Superior Court Judge James Chalfant acknowledged that the teacher jealousies and embarrassments referred to by Deasy were “serious harms,” but sided with the Times, saying the AGT scores were an attempt to “shed light” on how effective the teachers were and how the district was doing its job.

Kussman, however, writing for the Court of Appeal, said the district had carried its burden of showing that the public interest in disclosure was too “minimal or hypothetical” to outweigh the harms, and that the catch-all exemption therefore applied.

In other conference action, the justices unanimously left standing a ruling by this district’s Div. Four that allows a trial judge to decide a dispute as to control of a nearly century-old Anglican parish in Hollywood.

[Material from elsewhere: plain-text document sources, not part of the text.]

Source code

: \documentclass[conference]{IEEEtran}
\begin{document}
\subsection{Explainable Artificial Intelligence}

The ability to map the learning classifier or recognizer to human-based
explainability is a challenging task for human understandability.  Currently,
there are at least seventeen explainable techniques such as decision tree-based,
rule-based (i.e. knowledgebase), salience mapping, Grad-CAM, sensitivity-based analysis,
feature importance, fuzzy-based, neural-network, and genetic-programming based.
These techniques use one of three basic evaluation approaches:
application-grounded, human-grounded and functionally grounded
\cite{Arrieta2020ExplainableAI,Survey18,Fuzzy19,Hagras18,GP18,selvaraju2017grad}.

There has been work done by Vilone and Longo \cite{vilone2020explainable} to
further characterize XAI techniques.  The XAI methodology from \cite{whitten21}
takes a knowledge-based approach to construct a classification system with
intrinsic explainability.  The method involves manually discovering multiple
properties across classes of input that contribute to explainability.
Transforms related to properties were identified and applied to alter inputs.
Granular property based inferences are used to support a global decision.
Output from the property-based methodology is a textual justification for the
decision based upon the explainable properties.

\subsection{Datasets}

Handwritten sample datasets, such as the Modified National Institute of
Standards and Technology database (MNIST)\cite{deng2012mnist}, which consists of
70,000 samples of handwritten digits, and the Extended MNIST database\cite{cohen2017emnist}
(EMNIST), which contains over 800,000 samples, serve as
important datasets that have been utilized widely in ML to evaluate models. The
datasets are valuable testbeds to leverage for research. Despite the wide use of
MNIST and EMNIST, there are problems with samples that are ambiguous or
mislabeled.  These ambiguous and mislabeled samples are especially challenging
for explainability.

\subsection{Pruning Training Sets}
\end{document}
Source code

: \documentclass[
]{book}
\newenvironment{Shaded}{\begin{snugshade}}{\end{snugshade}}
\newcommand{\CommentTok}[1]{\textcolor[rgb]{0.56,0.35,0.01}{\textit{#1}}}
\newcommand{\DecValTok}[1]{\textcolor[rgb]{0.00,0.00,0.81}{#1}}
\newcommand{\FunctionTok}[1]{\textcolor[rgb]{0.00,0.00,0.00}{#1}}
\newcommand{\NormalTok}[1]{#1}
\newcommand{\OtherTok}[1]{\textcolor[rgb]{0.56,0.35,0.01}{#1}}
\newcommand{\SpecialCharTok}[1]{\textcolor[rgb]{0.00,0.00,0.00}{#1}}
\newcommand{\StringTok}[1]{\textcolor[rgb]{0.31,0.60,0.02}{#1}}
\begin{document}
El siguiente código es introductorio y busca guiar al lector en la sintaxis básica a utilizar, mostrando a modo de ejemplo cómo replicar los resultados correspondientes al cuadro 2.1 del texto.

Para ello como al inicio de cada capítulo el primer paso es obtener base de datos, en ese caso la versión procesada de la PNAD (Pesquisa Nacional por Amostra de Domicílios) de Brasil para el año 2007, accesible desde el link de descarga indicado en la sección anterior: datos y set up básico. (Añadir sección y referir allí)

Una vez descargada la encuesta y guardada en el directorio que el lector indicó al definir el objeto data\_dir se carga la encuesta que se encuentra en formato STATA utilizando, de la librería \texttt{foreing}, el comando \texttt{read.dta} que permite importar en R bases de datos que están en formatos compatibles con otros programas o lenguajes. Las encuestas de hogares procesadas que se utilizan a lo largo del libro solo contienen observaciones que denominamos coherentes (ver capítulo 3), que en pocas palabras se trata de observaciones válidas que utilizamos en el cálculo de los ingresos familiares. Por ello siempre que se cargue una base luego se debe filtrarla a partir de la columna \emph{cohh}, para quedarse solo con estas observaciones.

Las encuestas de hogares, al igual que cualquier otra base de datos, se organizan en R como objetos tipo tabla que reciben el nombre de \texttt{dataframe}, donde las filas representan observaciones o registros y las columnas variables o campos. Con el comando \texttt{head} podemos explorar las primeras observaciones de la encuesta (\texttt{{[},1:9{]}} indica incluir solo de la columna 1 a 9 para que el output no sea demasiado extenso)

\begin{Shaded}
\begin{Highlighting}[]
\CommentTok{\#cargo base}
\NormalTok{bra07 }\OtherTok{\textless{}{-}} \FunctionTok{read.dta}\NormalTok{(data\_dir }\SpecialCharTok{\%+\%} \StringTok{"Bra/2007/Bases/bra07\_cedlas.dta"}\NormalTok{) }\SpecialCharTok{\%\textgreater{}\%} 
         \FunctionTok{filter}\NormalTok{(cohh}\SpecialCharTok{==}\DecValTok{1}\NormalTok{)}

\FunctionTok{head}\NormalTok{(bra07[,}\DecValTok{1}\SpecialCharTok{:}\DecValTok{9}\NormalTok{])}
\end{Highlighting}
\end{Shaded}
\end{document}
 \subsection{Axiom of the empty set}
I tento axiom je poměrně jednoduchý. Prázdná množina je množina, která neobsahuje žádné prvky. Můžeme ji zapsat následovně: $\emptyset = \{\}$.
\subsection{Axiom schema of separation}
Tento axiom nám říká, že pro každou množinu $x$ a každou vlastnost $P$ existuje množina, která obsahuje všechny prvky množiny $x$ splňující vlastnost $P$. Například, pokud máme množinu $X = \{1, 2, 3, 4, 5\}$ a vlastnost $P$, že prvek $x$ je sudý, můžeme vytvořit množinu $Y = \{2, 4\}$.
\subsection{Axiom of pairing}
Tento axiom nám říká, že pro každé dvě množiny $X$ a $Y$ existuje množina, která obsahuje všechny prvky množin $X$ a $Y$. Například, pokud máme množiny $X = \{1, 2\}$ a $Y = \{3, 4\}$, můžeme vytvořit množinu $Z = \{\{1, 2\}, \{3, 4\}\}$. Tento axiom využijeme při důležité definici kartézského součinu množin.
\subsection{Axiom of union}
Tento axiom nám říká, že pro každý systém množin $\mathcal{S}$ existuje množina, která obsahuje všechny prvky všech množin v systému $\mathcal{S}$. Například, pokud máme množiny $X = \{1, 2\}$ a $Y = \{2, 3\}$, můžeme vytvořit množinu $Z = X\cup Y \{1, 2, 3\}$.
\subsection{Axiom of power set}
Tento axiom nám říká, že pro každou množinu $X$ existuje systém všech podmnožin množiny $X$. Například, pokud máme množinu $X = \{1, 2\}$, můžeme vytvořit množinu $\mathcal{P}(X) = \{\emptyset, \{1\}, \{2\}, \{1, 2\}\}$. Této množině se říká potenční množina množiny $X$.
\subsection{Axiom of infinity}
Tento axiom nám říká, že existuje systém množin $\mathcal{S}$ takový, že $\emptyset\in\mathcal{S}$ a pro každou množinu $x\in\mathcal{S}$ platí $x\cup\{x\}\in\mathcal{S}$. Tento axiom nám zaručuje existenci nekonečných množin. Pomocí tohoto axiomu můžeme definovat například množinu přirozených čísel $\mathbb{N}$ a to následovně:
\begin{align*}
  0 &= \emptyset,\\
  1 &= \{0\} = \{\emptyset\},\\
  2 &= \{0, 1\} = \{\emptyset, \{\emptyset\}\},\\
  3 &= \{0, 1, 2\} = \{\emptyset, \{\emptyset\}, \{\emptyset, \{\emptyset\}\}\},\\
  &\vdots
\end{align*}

Div. Four ruled July 23 in The Rector, Wardens, and Vestrymen of St. Mary of the Angels’ Parish v. Anglican Church in America, B248112, that Los Angeles Superior Court Judge Michael P. Linfield erred in dismissing a group of suits regarding St. Mary of the Angels’ Parish on the ground that the cases presented ecclesiastical issues that cannot be resolved by a civil court.

On remand, the appeals court said, the judge will have to determine the validity of a 2012 vote by the parish, a religious corporation under California law, to disaffiliate from the Anglican Church in America.

Linfield said that issue could not be resolved without involving the court in the adjudication of religious doctrine, contrary to the constitutional separation of church and state. But Justice Thomas L. Willhite Jr., in his opinion for the Court of Appeal, said the case could be resolved under neutral principles of law, applying state Supreme Court precedent.

Willhite agreed with Linfield that the validity of the rector’s removal by the parent church was an ecclesiastical question. But the trial court can still decide, based on the relevant corporate documents, who the members of the vestry are, and who is qualified to vote on a bylaws amendment, the justice said.

The Supreme Court, while declining to review that ruling, also denied attorneys’ requests to publish Willhite’s opinion.